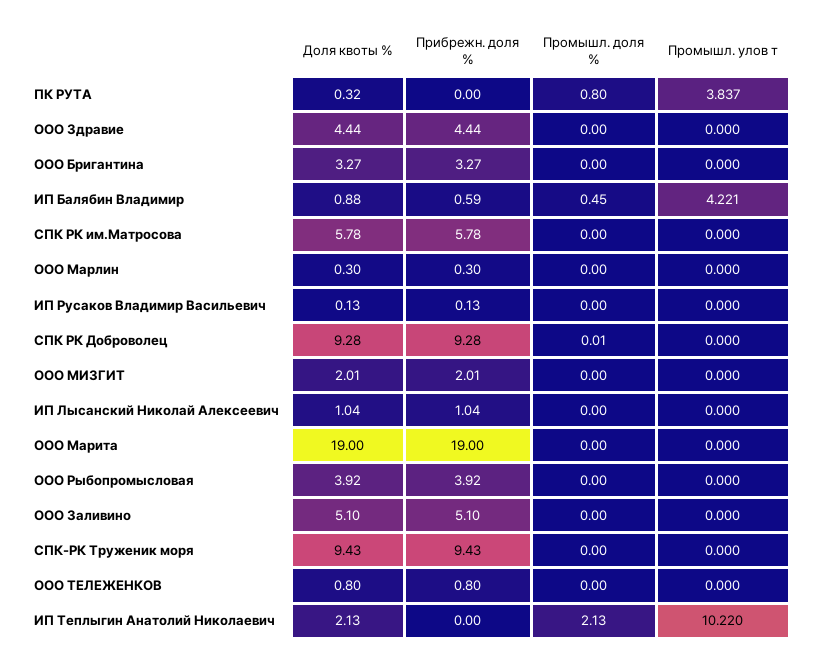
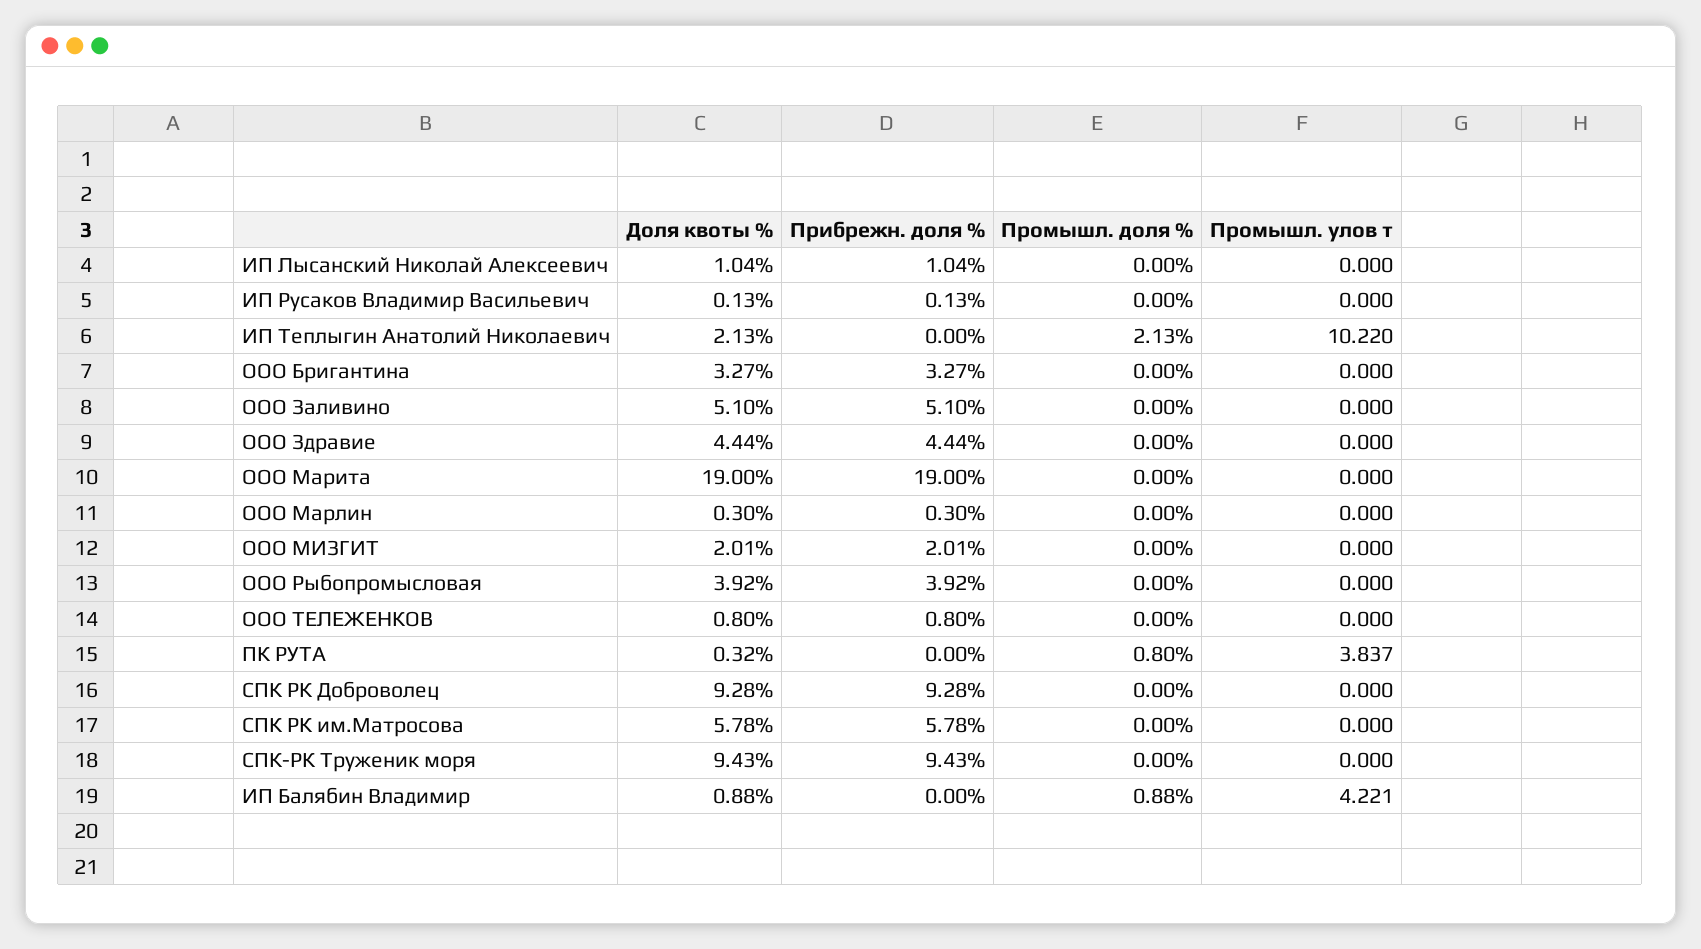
  {
    "Доля квоты %": {
      "ПК РУТА": 0.32,
      "ООО Здравие": 4.44,
      "ООО Бригантина": 3.27,
      "ИП Балябин Владимир": 0.88,
      "СПК РК им.Матросова": 5.78,
      "ООО Марлин": 0.3,
      "ИП Русаков Владимир Васильевич": 0.13,
      "СПК РК Доброволец": 9.28,
      "ООО МИЗГИТ": 2.01,
      "ИП Лысанский Николай Алексеевич": 1.04,
      "ООО Марита": 19,
      "ООО Рыбопромысловая": 3.92,
      "ООО Заливино": 5.1,
      "СПК-РК Труженик моря": 9.43,
      "ООО ТЕЛЕЖЕНКОВ": 0.8,
      "ИП Теплыгин Анатолий Николаевич": 2.13
    },
    "Прибрежн. доля %": {
      "ПК РУТА": 0,
      "ООО Здравие": 4.44,
      "ООО Бригантина": 3.27,
-     "ИП Балябин Владимир": 0.59,
+     "ИП Балябин Владимир": 0,
      "СПК РК им.Матросова": 5.78,
      "ООО Марлин": 0.3,
      "ИП Русаков Владимир Васильевич": 0.13,
      "СПК РК Доброволец": 9.28,
      "ООО МИЗГИТ": 2.01,
      "ИП Лысанский Николай Алексеевич": 1.04,
      "ООО Марита": 19,
      "ООО Рыбопромысловая": 3.92,
      "ООО Заливино": 5.1,
      "СПК-РК Труженик моря": 9.43,
      "ООО ТЕЛЕЖЕНКОВ": 0.8,
      "ИП Теплыгин Анатолий Николаевич": 0
    },
    "Промышл. доля %": {
      "ПК РУТА": 0.8,
      "ООО Здравие": 0,
      "ООО Бригантина": 0,
-     "ИП Балябин Владимир": 0.45,
+     "ИП Балябин Владимир": 0.88,
      "СПК РК им.Матросова": 0,
      "ООО Марлин": 0,
      "ИП Русаков Владимир Васильевич": 0,
-     "СПК РК Доброволец": 0.01,
+     "СПК РК Доброволец": 0,
      "ООО МИЗГИТ": 0,
      "ИП Лысанский Николай Алексеевич": 0,
      "ООО Марита": 0,
      "ООО Рыбопромысловая": 0,
      "ООО Заливино": 0,
      "СПК-РК Труженик моря": 0,
      "ООО ТЕЛЕЖЕНКОВ": 0,
      "ИП Теплыгин Анатолий Николаевич": 2.13
    },
    "Промышл. улов т": {
      "ПК РУТА": 3.837,
      "ООО Здравие": 0,
      "ООО Бригантина": 0,
      "ИП Балябин Владимир": 4.221,
      "СПК РК им.Матросова": 0,
      "ООО Марлин": 0,
      "ИП Русаков Владимир Васильевич": 0,
      "СПК РК Доброволец": 0,
      "ООО МИЗГИТ": 0,
      "ИП Лысанский Николай Алексеевич": 0,
      "ООО Марита": 0,
      "ООО Рыбопромысловая": 0,
      "ООО Заливино": 0,
      "СПК-РК Труженик моря": 0,
      "ООО ТЕЛЕЖЕНКОВ": 0,
      "ИП Теплыгин Анатолий Николаевич": 10.22
    }
  }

========

* WORK INSTRUCTIONS *
In the listing above, find the lines holding the word "РУТА" and copy them.

* EXERCISE ANSWER *
      "ПК РУТА": 0.32,
      "ПК РУТА": 0,
      "ПК РУТА": 0.8,
      "ПК РУТА": 3.837,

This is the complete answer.